Study text
##############################

From 1892 to 1895, Dvorák was director of the National Conservatory in New York City. The Conservatory was founded by a wealthy socialite, Jeannette Thurber, who wanted a well-known composer as director in order to lend prestige to her institution. She wrote to Dvorák, asking him to accept the position, and he agreed, providing that she were willing to meet his conditions: that talented Native American and African-American students, who could not afford the tuition, must be admitted for free. She agreed to his conditions, and he sailed to America.

It was during his time as director of the Conservatory that Dvorák formed a friendship with Harry Burleigh, who became an important African-American composer. Dvorák taught Burleigh composition, and in return, Burleigh spent hours on end singing traditional American Spirituals to Dvorák. Burleigh went on to compose settings of these Spirituals which compare favorably with European classical composition.

It was during his visit to the United States that he wrote his most popular work, the Symphony No.9 ‘From the New World’.

##############################

Structured pose outputs
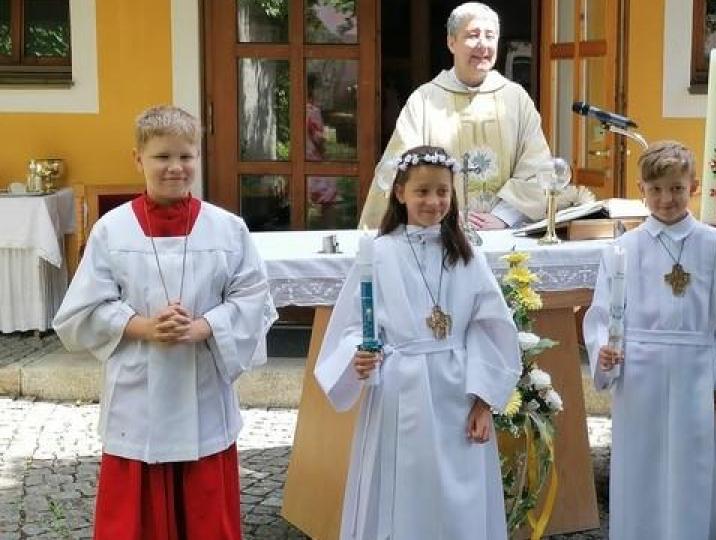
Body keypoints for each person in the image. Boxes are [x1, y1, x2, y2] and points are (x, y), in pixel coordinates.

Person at [53, 106, 277, 539]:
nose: (175, 167)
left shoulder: (227, 229)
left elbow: (254, 297)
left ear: (199, 157)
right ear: (138, 159)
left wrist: (205, 326)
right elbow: (83, 309)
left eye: (185, 156)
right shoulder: (112, 231)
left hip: (202, 383)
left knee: (206, 510)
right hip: (139, 392)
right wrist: (143, 327)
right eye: (162, 156)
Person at [316, 145, 521, 540]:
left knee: (458, 501)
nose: (433, 201)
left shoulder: (467, 256)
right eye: (422, 191)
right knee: (404, 496)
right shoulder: (379, 254)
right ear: (400, 193)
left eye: (442, 192)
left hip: (459, 393)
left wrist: (484, 401)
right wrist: (358, 354)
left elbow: (491, 328)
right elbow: (353, 324)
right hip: (400, 390)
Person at [583, 141, 716, 540]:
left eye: (676, 188)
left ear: (693, 187)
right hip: (639, 371)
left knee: (693, 461)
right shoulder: (624, 248)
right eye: (655, 189)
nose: (666, 199)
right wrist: (604, 350)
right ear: (641, 189)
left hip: (695, 368)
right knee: (643, 462)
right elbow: (603, 311)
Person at [358, 1, 592, 230]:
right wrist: (443, 213)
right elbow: (400, 168)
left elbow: (536, 167)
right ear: (451, 42)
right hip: (440, 229)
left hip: (502, 231)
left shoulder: (516, 99)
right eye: (472, 35)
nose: (483, 45)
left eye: (490, 36)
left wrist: (502, 216)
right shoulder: (425, 100)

##############################

Tasks to perform
A. From the passage about Dvorák in New York, return the part that opens with the words containing "It was during his time" and closes with "the New World’.".
B. Decide whether each statement agrees with the passage about Dvorák in New York, answering yes or no and quoting the deciding words: (i) Dvorák was director of the National Conservatory from 1892 to 1895. (ii) Jeannette Thurber turned down Dvorák's conditions. (iii) Burleigh taught Dvorák composition.
C. Carry on the passage about Dvorák in New York, picking up right after its last sentence.

Task-by-task answers
A.
It was during his time as director of the Conservatory that Dvorák formed a friendship with Harry Burleigh, who became an important African-American composer. Dvorák taught Burleigh composition, and in return, Burleigh spent hours on end singing traditional American Spirituals to Dvorák. Burleigh went on to compose settings of these Spirituals which compare favorably with European classical composition.

It was during his visit to the United States that he wrote his most popular work, the Symphony No.9 ‘From the New World’.

B.
(i) Yes: "From 1892 to 1895, Dvorák was director of the National Conservatory in New York City."
(ii) No: "She agreed to his conditions, and he sailed to America."
(iii) No: "Dvorák taught Burleigh composition"

C.
Also while in the USA he heard a performance of a cello concerto by the composer Victor Herbert. He was so excited by the possibilities of the cello and orchestra combination displayed in this concerto that he wrote a cello concerto of his own, the Cello Concerto in B minor (1895). Since then the concerto he wrote has grown in popularity and today it is frequently performed. He also left an unfinished work, the Cello Concerto in A major (1865), which was completed and orchestrated by the German composer Günter Raphael between 1925 and 1929.

Dvorák was a colorful personality. In addition to music, there were two particular passions in his life: locomotive engines, and the breeding of pigeons.

He eventually returned to Prague where he was director of the conservatoire from 1901 until his death in 1904. He was interred in the Vysehrad cemetery in Prague.